Inherit the Hot Air

This morning’s edition of The Post and Courier features clashing “conservative” columns by Senator Mike Fair and assistant editor Frank Wooten on natural selection’s being taught in public schools.   David Brooks versus Paul Krugman this ain’t.   Think, rather, The Emperor of Lilliput debating Bottom the Weaver.

Since Mr. Wooten’s column is a response to Senator Fair’s, I’ll begin with his, which poses some syntactical challenges for the reader .

He begins by announcing his world view is Christian and he has “that perspective on issues when it applies.” He complains that some who perpetrate subtle attacks “on some issues promoted by Christians” like evolution ignore the Christian bias in other issues, for example, legislation Fair has promoted to help “inmates, women, children, etc” — as if Christianity held a patent on human kindness, as if compassion could not manifest from other religions or mere humanism. By the way, in my travels I have run across ragged beggar children, but I’ve never thought to myself, “Hey, I’m not a Christian, so I’m not going to give that grimy by-product of a random series of accidents and mutations any of my tourist dollars.”

Fair then goes on to claim that “the courts have placed a stranglehold on the search for truth in science.” What in the hell does this mean? Are anti-evolutionary scientists being arrested, convicted, and imprisoned Galileo-like so they can’t continue their quest to prove evolution fallacious? He then goes on to write, “The ‘truth’ must conform to Darwinism, or it is not allowed. I don’t suppose it matters what your eyes see or your mind tells you.”

What he means by that last sentence I can only guess.

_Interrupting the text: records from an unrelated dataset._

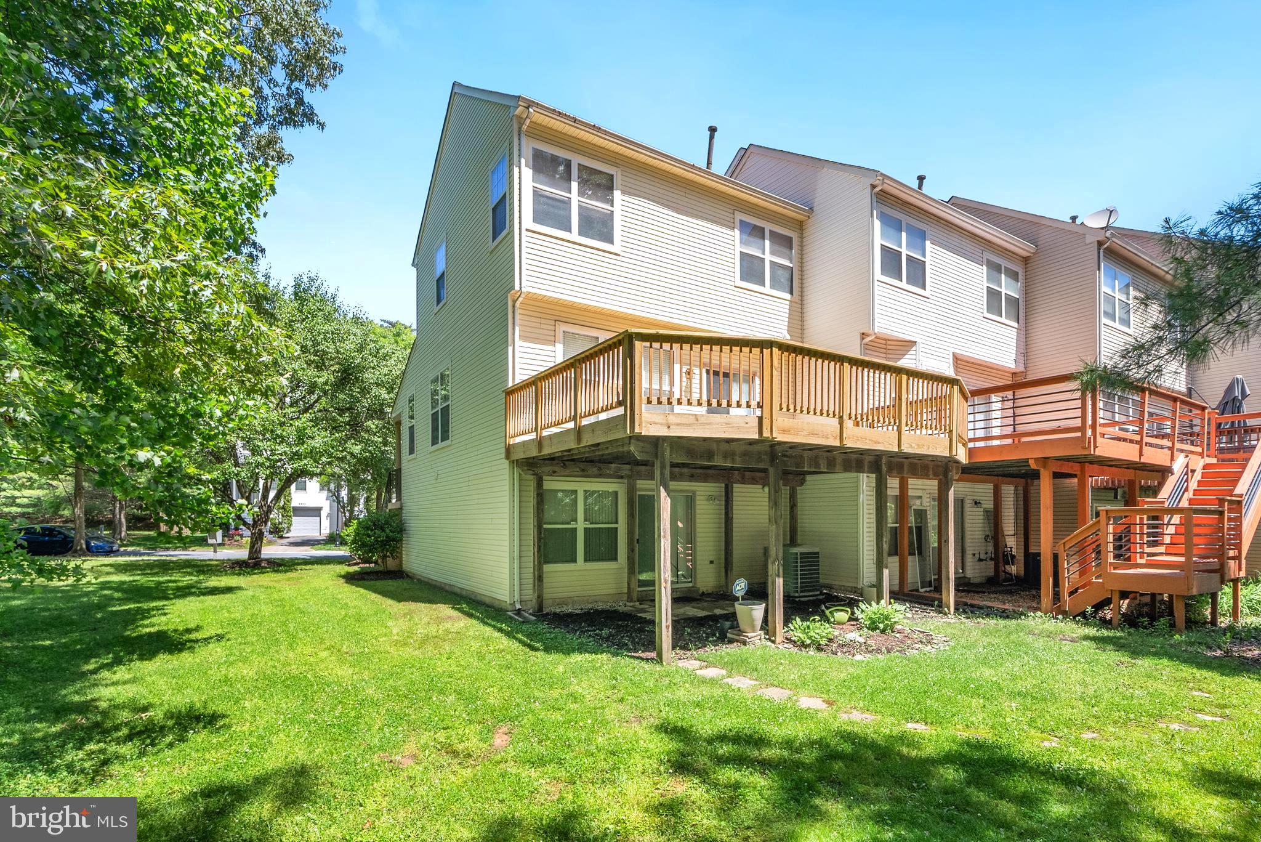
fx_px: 561
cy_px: 421
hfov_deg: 96.7
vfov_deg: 73.8
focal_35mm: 16
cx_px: 630
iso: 320
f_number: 8
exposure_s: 1/200
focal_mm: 16
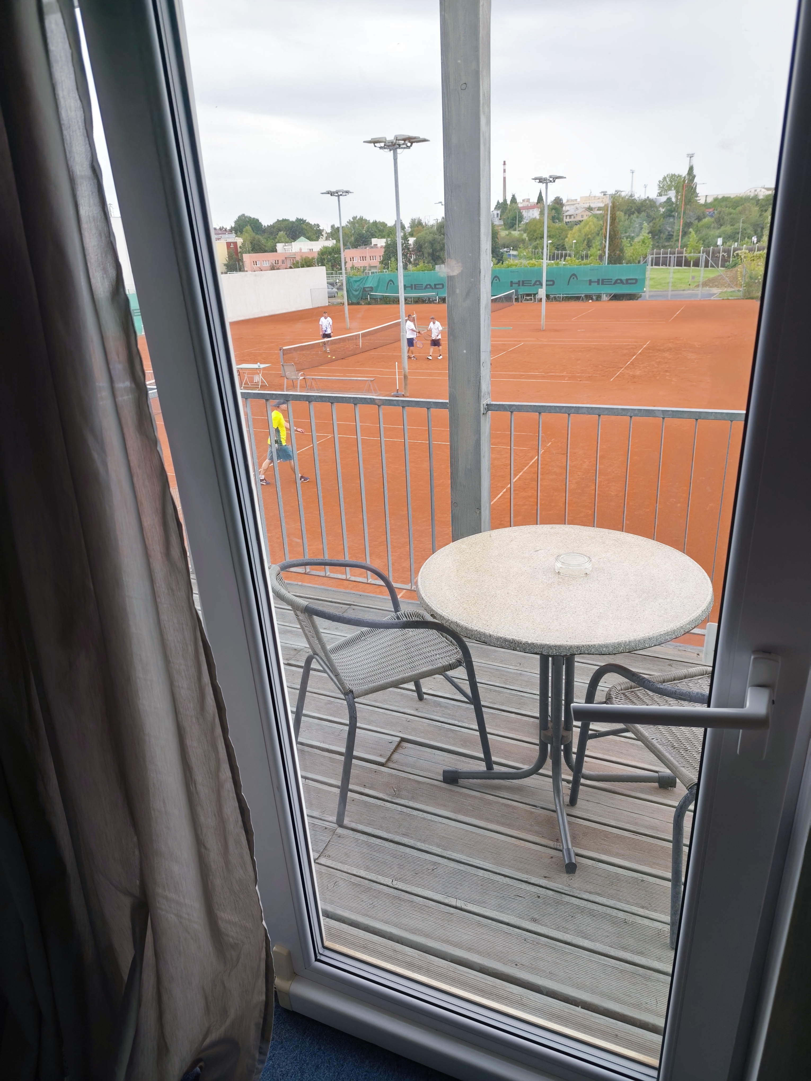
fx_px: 718
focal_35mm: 23
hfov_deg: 58.9
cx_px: 406
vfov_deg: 73.9
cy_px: 540
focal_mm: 6.19
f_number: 1.65
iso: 250
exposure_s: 1/100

Do his eyes see a cloud floating above, and does his mind tell him there’s a white bearded, golden robed masculine God sitting on a throne up on that cloud who created our solar system in 6 days 6,000 years ago?

Then Fair careens off on a tangent and argues that “Noah, Webster, a Founding Father (Webster, by the way, spent the Revolution as an undergraduate at Yale), was considered the Father of Education” (ah, the obscuring cloak of the passive voice), and Founding Father Webster declared, “The Christian New Testament is the Moral Law for the United States,” which certainly should be news to the Navaho, Cherokee, and Sioux tribes.

This rhetorical path leads Fair to the Supreme Court, which in essence has embraced “atheism, a religious belief,” to be “allowed to be a factor in driving Darwinism in public schools.” So, a religion, after all, is driving public policy, and that religion is atheism.

He then writes

The Big Bang Theory confirming the truth of a beginner, judged to be a conclusion or debate that is not allowed; many facts are excluded from science and astronomy because of their non-atheistic implications that point directly to intelligence.

I have no idea what he means by the string of phrases masquerading as a sentence that begins the quote, but I wish he’d offered an example or two of scientific facts that have been banned from textbooks because those facts “point directly to intelligence.”

He asks rhetorically, “Why should a young person care about character if he is just a random conglomeration of particles” and ends with “we are all here for a purpose, and random causes do not fit with the facts.”

From the film version of "Inherit the Hot Air starring from left to right Frank Wooten, Sen. Mike Fair, and Wesley Moore

From the film version of “Inherit the Hot Air” starring from left to right Frank Wooten, Sen. Mike Fair, and Wesley Moore

Mr. Wooten begs to disagree with Senator Fair. He wonders if these “South Carolina folks who still see perceive evolution as a threat to Christianity” have seen Inherit the Wind.”

My guess is probably not, but if they had, they no doubt would identify with William Jennings Bryan, not Clarence Darrow.

Although Wooten blithely ignores some of the problems evolution poses for Christianity, he makes a credible case for the separation of religious belief and scientific education.

He fears that op-ed pieces like Fair’s that reject “basic science” undermine “true conservatives who fairly object to anti-American slants in textbooks,” slanted stuff that mentions the massacre at Wounded Knee and questions the detonation of atomic bombs on civilian populations, acts that suggest that maybe the Christian New Testament is not the Moral Law for the United States after all.